De arts die een aanslag liet plegen op zijn vrouw mag zijn beroep blijven uitoefenen. De man wordt niet geschrapt uit het BIG-register, waar alle Nederlandse zorgverleners in geregistreerd staan. Dat heeft de rechter donderdag bepaald bij het Centraal Tuchtcollege voor de Gezondheidszorg (CTG) in Den Haag.
Het Regionaal Tuchtcollege in Zwolle had eerder geoordeeld dat hij aan de slag mocht blijven als arts, omdat hij het misdrijf niet heeft gepleegd in die hoedanigheid, maar in de privésfeer. De inspectie was het daar niet mee eens en eiste dat hij uit het artsenregister zou worden geschrapt.
Het CTG is van oordeel dat het de man wel kan worden aangerekend dat hij zijn vrouw wilde laten ombrengen en dat dat wel degelijk een reden kan zijn om iemand uit het artsenregister te laten schrappen, ook al gebeurde dat in de privésfeer. Maar omdat de feiten in dit geval al twaalf jaar geleden zijn gepleegd en de man al tien jaar in de gevangenis heeft gezeten hiervoor, wordt hij niet nog eens gestraft.
De ex-vrouw van de arts werd in 2003 door junks met benzine overgoten en in brand gestoken. Ze raakte daarbij ernstig verminkt. Hij zou boos geweest zijn naar aanleiding van een conflict over alimentatie en omgang met de kinderen. Die kinderen, en de ouders van de vrouw waren erbij toen ze in brand werden gestoken. De arts is destijds onderzocht in het Pieter Baan Centrum en dat achtte hem enigszins verminderd toerekeningsvatbaar.

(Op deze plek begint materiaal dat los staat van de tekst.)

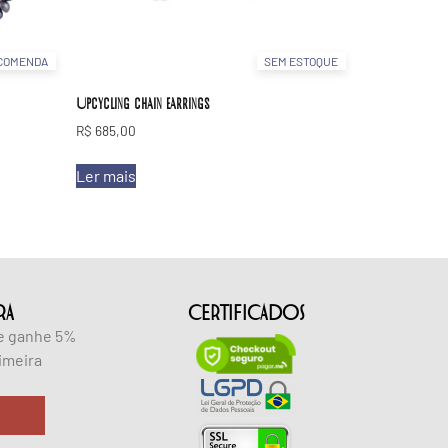
COMENDA
SEM ESTOQUE
Upcycling chain earrings
R$
685,00
Ler mais
RA
CERTIFICADOS
 e ganhe 5%
imeira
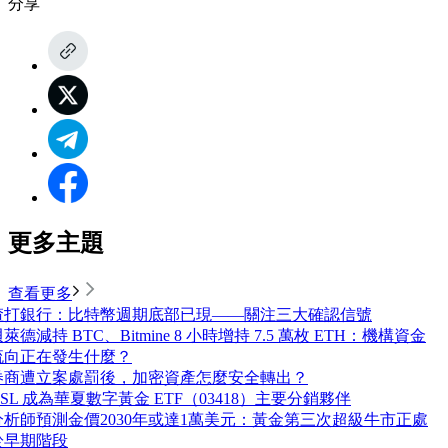
分享
更多主題
查看更多
渣打銀行：比特幣週期底部已現——關注三大確認信號
萊德減持 BTC、Bitmine 8 小時增持 7.5 萬枚 ETH：機構資金
流向正在發生什麼？
券商遭立案處罰後，加密資產怎麼安全轉出？
OSL 成為華夏數字黃金 ETF（03418）主要分銷夥伴
分析師預測金價2030年或達1萬美元：黃金第三次超級牛市正處
於早期階段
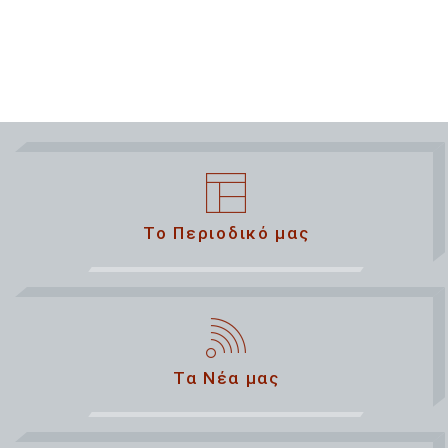
Το Περιοδικό μας
Τα Νέα μας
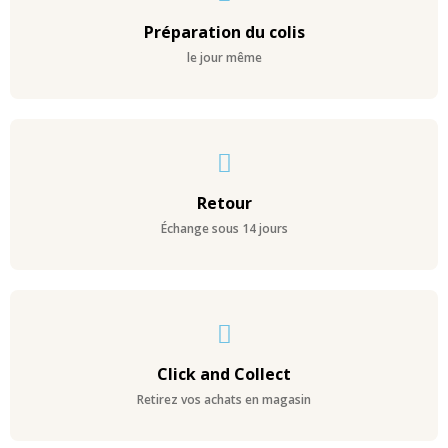
Préparation du colis
le jour même
Retour
Échange sous 14 jours
Click and Collect
Retirez vos achats en magasin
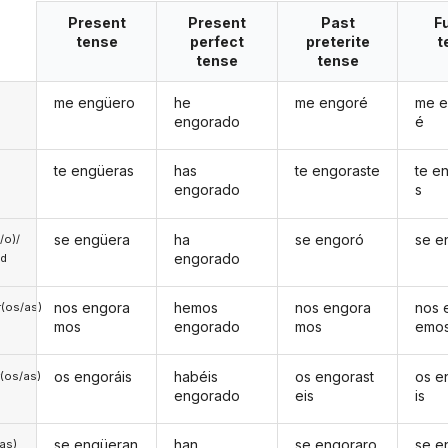
Present
Present
Past
F
tense
perfect
preterite
t
tense
tense
me engüero
he
me engoré
me e
engorado
é
te engüeras
has
te engoraste
te e
engorado
s
se engüera
ha
se engoró
se e
a/o)/
engorado
ed
nos engora
hemos
nos engora
nos 
(os/as)
mos
engorado
mos
emo
os engoráis
habéis
os engorast
os e
(os/as)
engorado
eis
is
se engüeran
han
se engoraro
se e
/as)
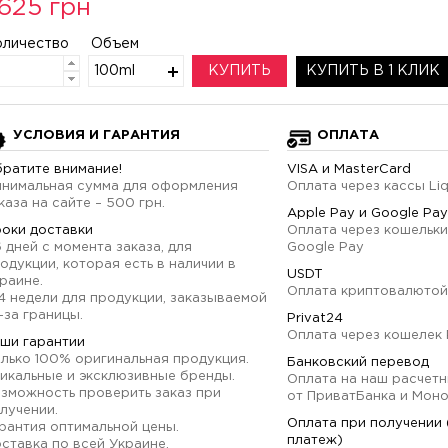
625 грн
оличество
Объем
100ml
КУПИТЬ
КУПИТЬ В 1 КЛИК
УСЛОВИЯ И ГАРАНТИЯ
ОПЛАТА
ратите внимание!
VISA и MasterCard
нимальная сумма для оформления
Оплата через кассы Li
каза на сайте – 500 грн.
Apple Pay и Google Pay
оки доставки
Оплата через кошельки
6 дней с момента заказа, для
Google Pay
одукции, которая есть в наличии в
USDT
раине.
Оплата криптовалютой
4 недели для продукции, заказываемой
-за границы.
Privat24
Оплата через кошелек 
ши гарантии
лько 100% оригинальная продукция.
Банковский перевод
икальные и эксклюзивные бренды.
Оплата на наш расчетн
зможность проверить заказ при
от ПриватБанка и Мон
лучении.
Оплата при получении
рантия оптимальной цены.
платеж)
ставка по всей Украине.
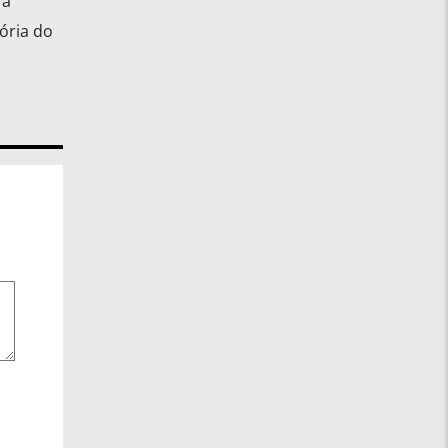
ra
ória do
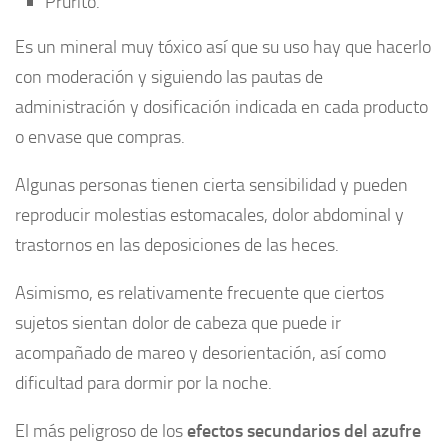
Prurito.
Es un mineral muy tóxico así que su uso hay que hacerlo
con moderación y siguiendo las pautas de
administración y dosificación indicada en cada producto
o envase que compras.
Algunas personas tienen cierta sensibilidad y pueden
reproducir molestias estomacales, dolor abdominal y
trastornos en las deposiciones de las heces.
Asimismo, es relativamente frecuente que ciertos
sujetos sientan dolor de cabeza que puede ir
acompañado de mareo y desorientación, así como
dificultad para dormir por la noche.
El más peligroso de los
efectos secundarios del azufre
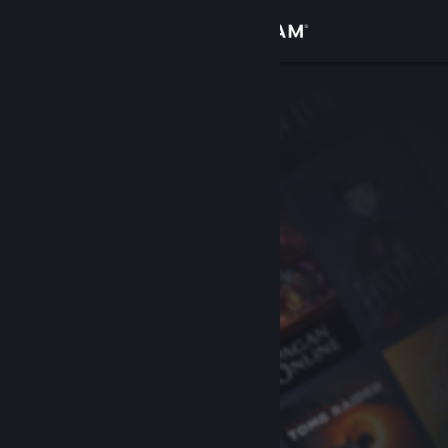
Anmelden
Shop
Community
Info
Support
Sprache ändern
Steam-Mobile-App herunterladen
Desktopversion anzeigen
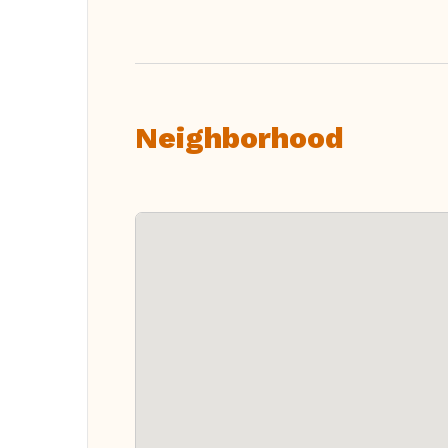
Neighborhood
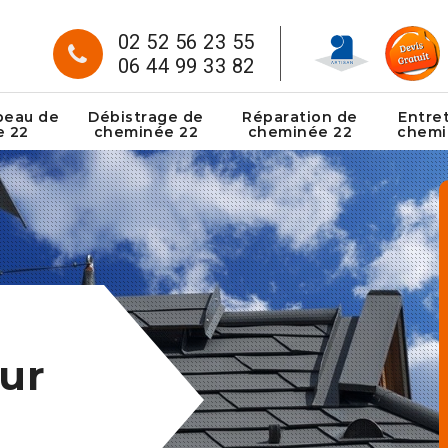
02 52 56 23 55
06 44 99 33 82
peau de
Débistrage de
Réparation de
Entre
e 22
cheminée 22
cheminée 22
chemi
ur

De arts kreeg een celstraf van vijftien jaar maar kon vanaf medio 2012 weer aan de slag. Toen het verpleeghuis in Enschede waar hij werkte achter zijn verleden kwam, werd hij ontslagen.
Na zijn vrijlating heeft de arts zijn vriendin en haar moeder mishandeld. De aanleiding voor zijn boosheid op zijn vrouw en later zijn vriendin, was volgens de arts dat ze zijn mannelijkheid hadden gekwetst. (ANP)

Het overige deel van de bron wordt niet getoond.